5.12. Deceiving User Profiles
Second attack targets analytic results. It will attack analytic service and provides inappropriate ads to the user. It will be done by identifying target device and de- stroy the user information by supplying irrelevant usage reports. This attack will reduce the benefits of ad companies.
Attacking Technique
This attack will be done in two ways: 1) validating user information, 2) implementing ad influence attack. Both way uses following steps.
Training
In this method, attackers create new user profiles and train them according to different categories. By doing this, ad developers (i.e., Google and Flurry) will be updating user profile according to the reports they received from various categories. The response time will be different for both ad developers. Google takes 6 hours to update user profile and Flurry takes one week to update its user profile.
Collecting Ads
HTTP protocol is used to deliver ads to the users who are using Google or Flurry. Attackers will run tcpdump to extract ads from TCP but it is possible only in Google. In Flurry, redirection methods will be done to get ads.
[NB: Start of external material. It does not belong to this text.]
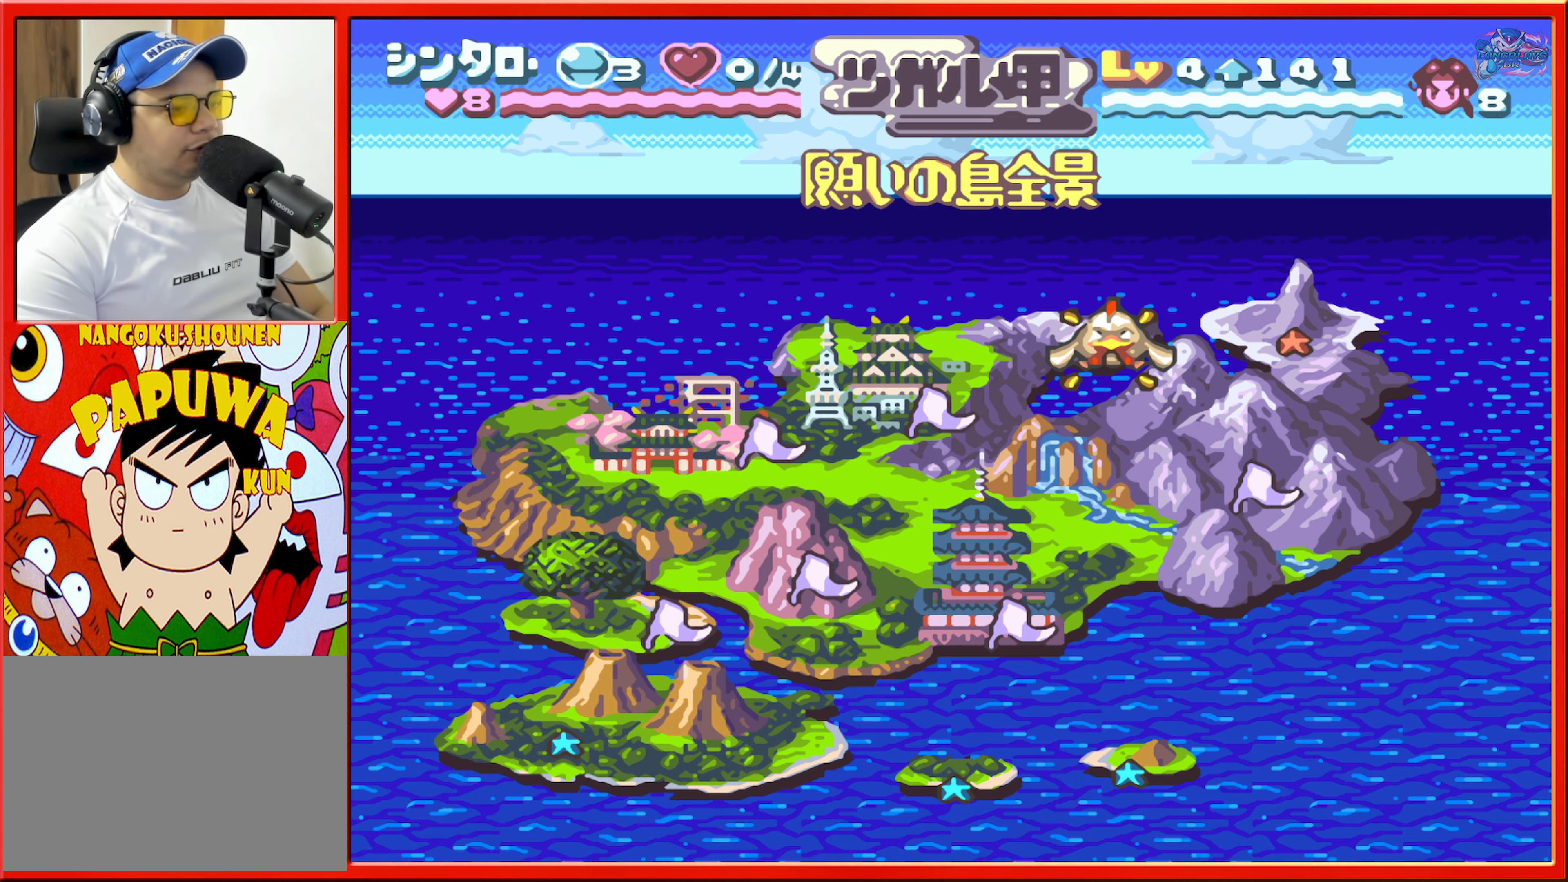
{"buttons": [], "events": [[166, "A", "down"], [383, "A", "up"]]}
5.13. User Authentication in MCC
In MCC user authentication is used to validate the user identity. Authentication is used to protect the user against privacy and security issues [48] . It is used to prevent unauthorized access of the user. We have to concentrate security on three major components in MCC. The three components are cloud, wireless communication and mobile device. The efficient algorithm will have the following qualities least possible computing, memory and storage over heads. The purpose of authentication algorithm is to reduce the security threats in mobile devices. Some of the threats commonly occurred in mobile devices are denial of service, loss of device, malfunction of device etc. [48] . The authentication in MCC varies in following scenarios when compared with cloud computing: 1) resource limitations, 2) sensors, 3) high mobility, 4) network heterogeneity.
6. Conclusion and Future Work
In this paper, we have reviewed and explained in detail about offloading, mobile distribution and privacy in MCC. Also, to implement next generation wireless networking with low cost, we explained Wireless Mesh Networking with MCC (WM-MCC). After reviewing various aspects, we found that MCC can be used to provide efficient data storage and processing but the factors affecting MCC are computation power, bandwidth, security and energy. We also found that use of encryption method in offloading and remote execution leads to performance degradation.
New research and expansions programs are required to make offloading decisions more feasible and improve security in the mobile cloud. Furthermore, users want to migrate their data from smartphone to cloud but this migration poses some technical issues. Hence, we need a concrete effort from academia and industry to improve these shortcomings.